Espero a estar en casa para sacar el móvil silencioso y escuchar los mensajes de voz. Las voces educadas y deferentes de mis chicos me excitan más de lo que ellos llegan a intuir. Sus palabras, la mezcla de respeto y deseo que expresan, me dejan la boca seca.

El tercer mensaje hace que a mis labios asome una sonrisa.

«Sé… sé que hace mucho tiempo que no doy señales de vida. Reconozco que he intentado alejarme de usted, pero ya no puedo aguantarlo más. No merezco su perdón sino su castigo, y estoy dispuesto a aceptarlo. A sus pies. Siempre».

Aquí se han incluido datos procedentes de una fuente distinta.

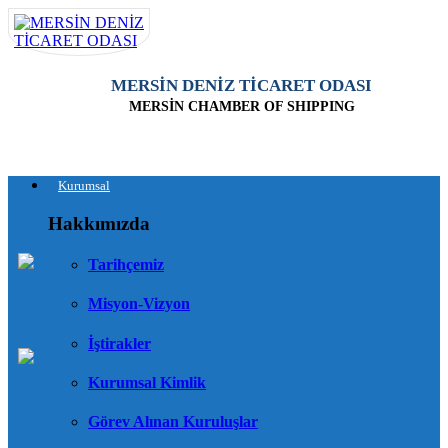
MERSİN DENİZ TİCARET ODASI
MERSİN CHAMBER OF SHIPPING
Kurumsal
Hakkımızda
Tarihçemiz
Misyon-Vizyon
İştirakler
Kurumsal Kimlik
Görev Alınan Kuruluşlar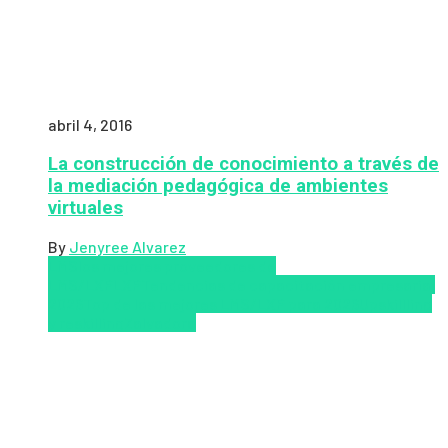
abril 4, 2016
La construcción de conocimiento a través de
la mediación pedagógica de ambientes
virtuales
By
Jenyree Alvarez
LMS
los mejores proveedores de
LMS/LXP
LXP
Tendencias de capacitación empresarial
2026
Top de las mejores LMS/LXP para 2026
Upskillling
y reskilling
Zalvadora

Lo oigo de nuevo. Reconozco perfectamente esa voz y se apodera de mí una intensa sensación de poder. Un sumiso arrepentido es exactamente lo que necesito esta semana. Mientras me desnudo empiezo a paladear el placer que sentiré al castigarlo, al humillarlo como se merece. Y pienso, satisfecha, que al contrario de los amantes convencionales, los sumisos siempre acaban volviendo a la única mano que les da lo que necesitan para sentirse completos.